▶ [TEXTO PROPORCIONADO]:
┏━━

Un día como hoy, pero de 1859 una tormenta solar, conocida también como evento Carrington por el astrónomo inglés Richard Carrington, primero en observarla, se produjo una llamarada solar clase X40, con la eyección de masa coronal más potente registrada en la historia.
Desde
el 28 de agosto hasta el 2 de Septiembre, se observaron auroras que
llegaban hasta el norte de Colombia. El pico de intensidad fue el 1 y 2
de septiembre, y provocó el fallo de los sistemas de telégrafo en toda
Europa y América del Norte. Los primeros indicios de este incidente se
detectaron a partir del 28 de agosto de 1859 cuando por toda Norte
América se vieron auroras boreales.
Se vieron intensas cortinas de luz, desde Maine hasta Florida. Incluso
en Cuba los capitanes de barco registraron en los cuadernos de bitácora
la aparición de luces cobrizas cerca del cenit. En aquella época los
cables del telégrafo, invento que había empezado a funcionar en 1843 en
los Estados Unidos, sufrieron cortes y cortocircuitos que provocaron
numerosos incendios, tanto en Europa como en Norteamérica. Se observaron
auroras en zonas de latitud media, como Roma o Madrid (latitud
40°25′08″N), incluso en zonas de baja latitud como La Habana, las islas
Hawái y la población de Montería4 (latitud 8°45′N) en Colombia entre
otras.

┗━━

▶ [SECCIÓN DE DATOS]:

┏━━

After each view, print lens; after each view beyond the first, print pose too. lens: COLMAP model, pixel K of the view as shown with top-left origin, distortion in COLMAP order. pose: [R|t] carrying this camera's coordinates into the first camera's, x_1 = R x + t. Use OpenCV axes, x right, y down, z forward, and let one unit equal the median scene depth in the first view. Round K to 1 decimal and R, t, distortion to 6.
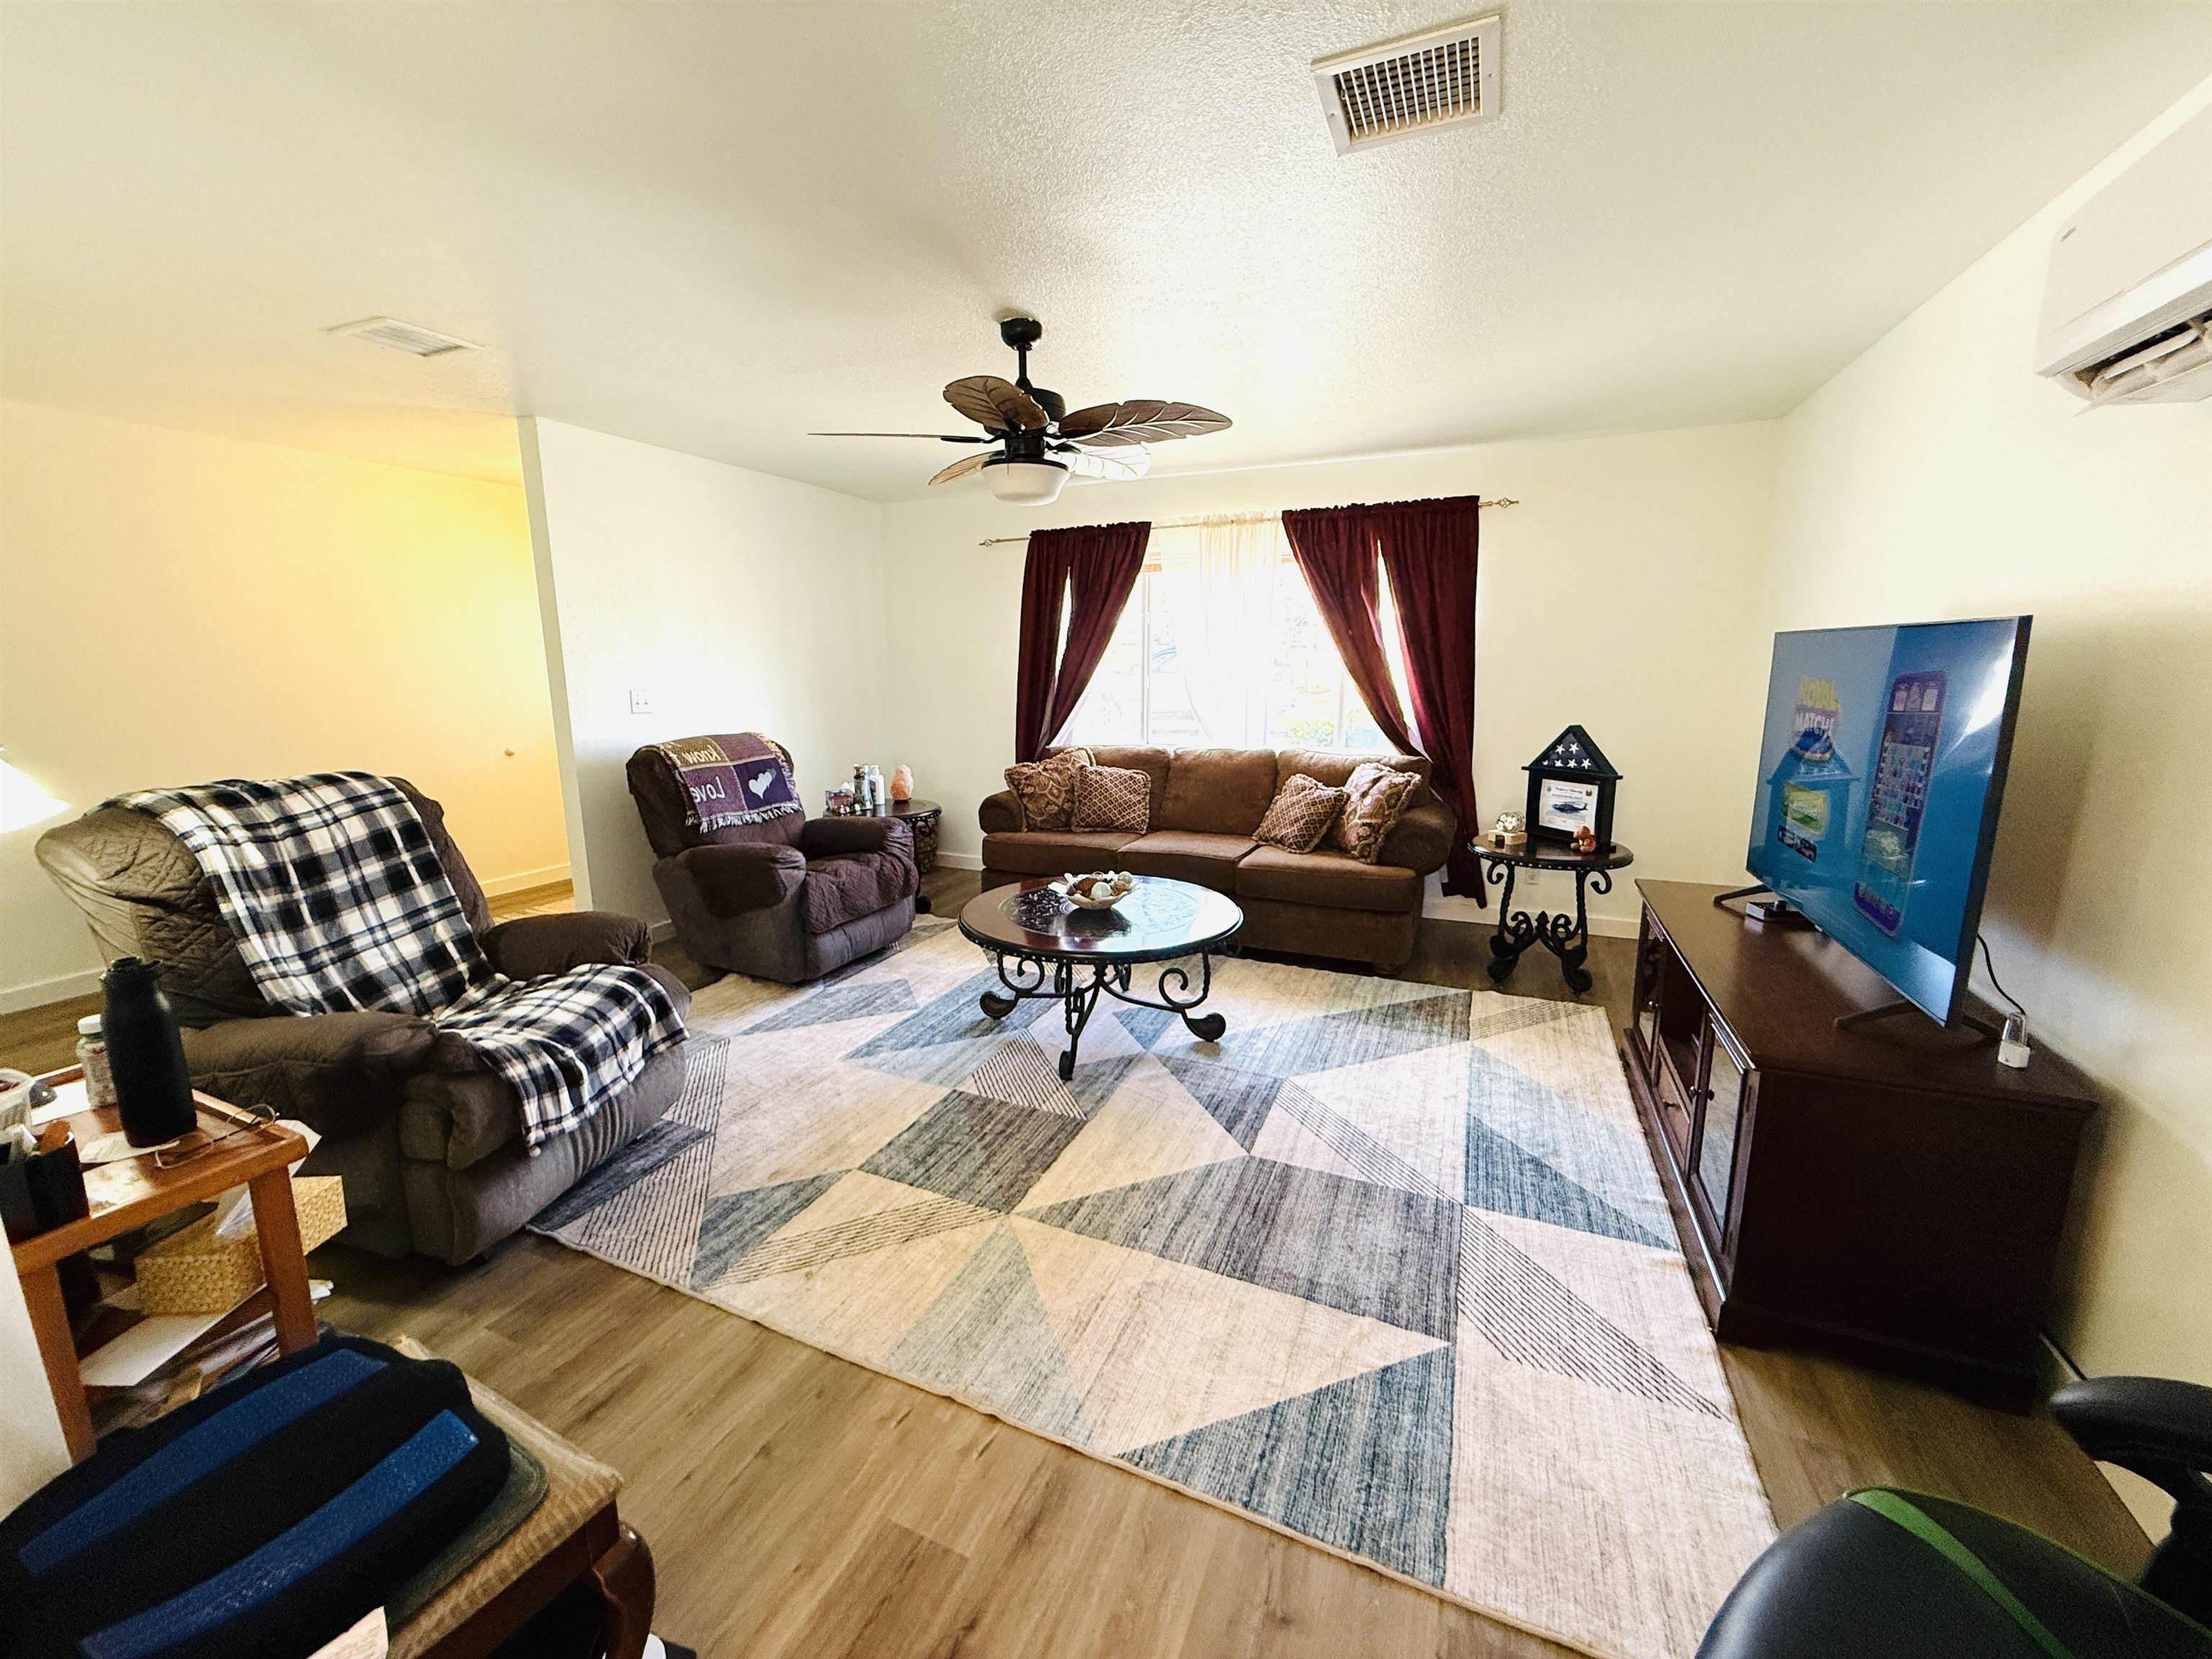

┗━━

▶ [OBJETIVO]:
¿Puedes retomar el texto sobre la tormenta solar de 1859 y continuarlo a partir de su última oración?

▶ [RESULTADO DEL EJERCICIO]:
Si la tormenta de Carrington
no tuvo consecuencias brutales fue debido a que nuestra civilización
tecnológica todavía estaba en sus inicios: si se diese hoy los satélites
artificiales dejarían de funcionar, las comunicaciones de radio se
interrumpirían y los apagones eléctricos tendrían proporciones
continentales y los servicios quedarían interrumpidos durante semanas.
Según los registros obtenidos de las muestras de hielo una llamarada
solar de esta magnitud no se ha producido en los últimos 500 años,
aunque se producen tormentas solares relativamente fuertes cada
cincuenta años, la última el 13 de noviembre de 1960 (55 años).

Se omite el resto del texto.